What a real user broke on day twelve that no spec would have caught

A proof of concept that nobody outside the build team has touched is not a proof. It is a slide deck with a working demo attached. By week two of every engagement, we put a real human inside whatever exists so far and watch them use it.

Who the user is

Not a beta tester. Not the executive sponsor. Usually one of the operators who would eventually live inside the system — a support lead, a sales engineer, an analyst. Sometimes a single user. Always someone whose day job the system is supposed to change.

We sit with them. We do not interrupt. We do not explain. We watch.

What gets exposed in twenty minutes

On the whiteboard, the architecture is clean. Confidence-gated handoff to a human. Inline citations on every answer. A retry policy for malformed tool calls.

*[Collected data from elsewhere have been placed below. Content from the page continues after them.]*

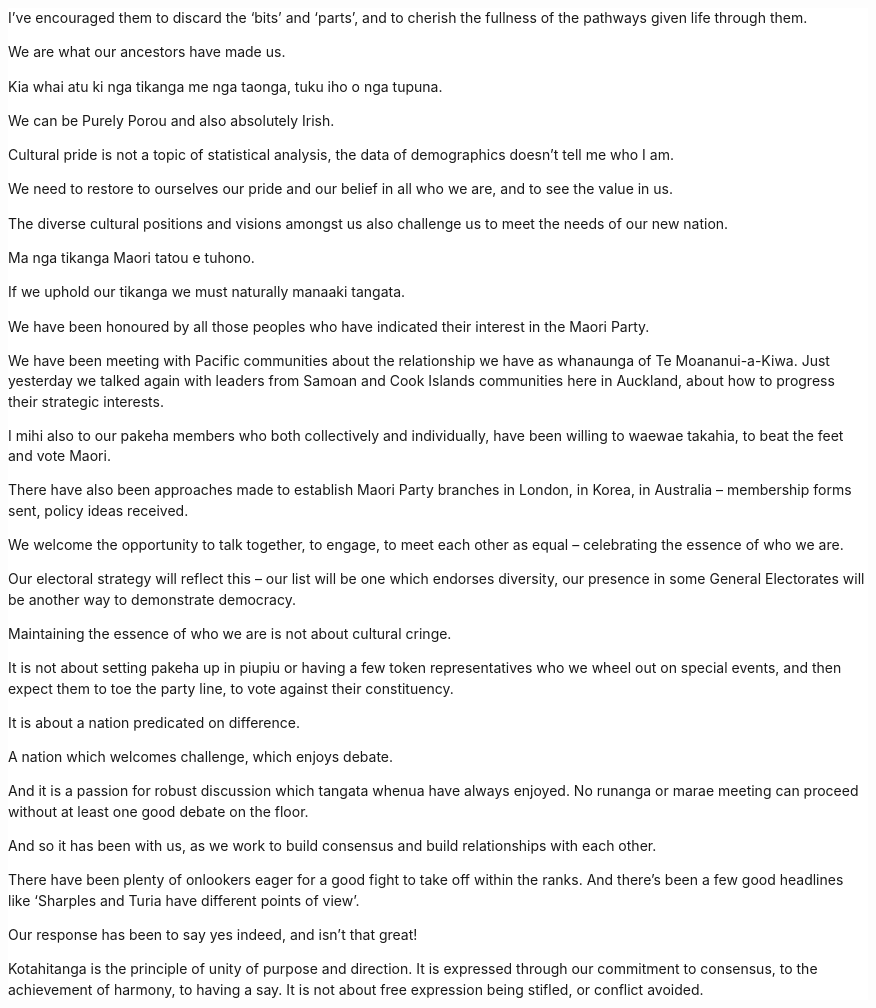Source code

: I’ve encouraged them to discard the ‘bits’ and ‘parts’, and to cherish the fullness of the pathways given life through them.

We are what our ancestors have made us.

Kia whai atu ki nga tikanga me nga taonga, tuku iho o nga tupuna.

We can be Purely Porou and also absolutely Irish.

Cultural pride is not a topic of statistical analysis, the data of demographics doesn’t tell me who I am.

We need to restore to ourselves our pride and our belief in all who we are, and to see the value in us.

The diverse cultural positions and visions amongst us also challenge us to meet the needs of our new nation.

Ma nga tikanga Maori tatou e tuhono.

If we uphold our tikanga we must naturally manaaki tangata.

We have been honoured by all those peoples who have indicated their interest in the Maori Party.

We have been meeting with Pacific communities about the relationship we have as whanaunga of Te Moananui-a-Kiwa. Just yesterday we talked again with leaders from Samoan and Cook Islands communities here in Auckland, about how to progress their strategic interests.

I mihi also to our pakeha members who both collectively and individually, have been willing to waewae takahia, to beat the feet and vote Maori.

There have also been approaches made to establish Maori Party branches in London, in Korea, in Australia – membership forms sent, policy ideas received.

We welcome the opportunity to talk together, to engage, to meet each other as equal – celebrating the essence of who we are.

Our electoral strategy will reflect this – our list will be one which endorses diversity, our presence in some General Electorates will be another way to demonstrate democracy.

Maintaining the essence of who we are is not about cultural cringe.

It is not about setting pakeha up in piupiu or having a few token representatives who we wheel out on special events, and then expect them to toe the party line, to vote against their constituency.

It is about a nation predicated on difference.

A nation which welcomes challenge, which enjoys debate.

And it is a passion for robust discussion which tangata whenua have always enjoyed. No runanga or marae meeting can proceed without at least one good debate on the floor.

And so it has been with us, as we work to build consensus and build relationships with each other.

There have been plenty of onlookers eager for a good fight to take off within the ranks. And there’s been a few good headlines like ‘Sharples and Turia have different points of view’.

Our response has been to say yes indeed, and isn’t that great!

Kotahitanga is the principle of unity of purpose and direction. It is expressed through our commitment to consensus, to the achievement of harmony, to having a say. It is not about free expression being stifled, or conflict avoided.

In the first twenty minutes of a real user touching the thing, here is what tends to actually happen. They copy the output into a Word document or an email draft. They ignore the citations. They never trigger the confidence threshold because they have already given up and gone back to the old workflow before the threshold is reached. They retry by hitting the button three times instead of waiting for the structured retry.

None of that was in the spec. All of it changes the architecture.

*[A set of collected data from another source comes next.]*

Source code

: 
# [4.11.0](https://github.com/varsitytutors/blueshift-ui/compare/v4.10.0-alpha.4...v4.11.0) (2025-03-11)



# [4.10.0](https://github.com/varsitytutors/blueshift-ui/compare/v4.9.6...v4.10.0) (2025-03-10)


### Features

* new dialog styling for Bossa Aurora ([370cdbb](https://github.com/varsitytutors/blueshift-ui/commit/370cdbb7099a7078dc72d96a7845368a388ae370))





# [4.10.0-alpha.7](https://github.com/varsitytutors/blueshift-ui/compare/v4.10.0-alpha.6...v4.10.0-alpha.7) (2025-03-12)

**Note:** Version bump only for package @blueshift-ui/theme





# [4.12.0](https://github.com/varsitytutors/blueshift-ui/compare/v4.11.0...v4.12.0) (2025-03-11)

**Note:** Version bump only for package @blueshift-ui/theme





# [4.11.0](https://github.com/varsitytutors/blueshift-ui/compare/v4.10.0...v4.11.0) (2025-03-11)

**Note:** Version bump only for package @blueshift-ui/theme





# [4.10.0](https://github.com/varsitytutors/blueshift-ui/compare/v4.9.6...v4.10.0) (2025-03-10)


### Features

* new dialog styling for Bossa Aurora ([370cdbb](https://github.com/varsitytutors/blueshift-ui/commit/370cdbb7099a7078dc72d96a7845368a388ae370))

Three patterns we now expect

The first pattern: output destination matters more than output quality. If the user is going to paste the answer somewhere else, the rendering, the structure, and the metadata of the output have to match where it is going. A confident answer in the wrong format is still extra work.

The second pattern: latency budgets are not abstract. A confidence-gated handoff that takes seven seconds is a confidence-gated handoff that nobody triggers, because the user has already moved on. The latency budget gets written into the eval after week two, never before.

The third pattern: the failure mode the team is most worried about is rarely the one the user encounters first. Engineering teams obsess over hallucination. Users get blocked on data freshness, ambiguous phrasing, and tool-call retries that look like the system froze.

What changes after week two

Every week between "the system exists" and "a real user has touched the system" is a week of architectural debt the team does not yet know it is accruing. The fix is not better discovery. The fix is to shorten the gap.

Architecture decisions get made against a transcript of a real user struggling, not against a diagram on a whiteboard. The transcript is the source of truth. The whiteboard is a draft of what we used to believe.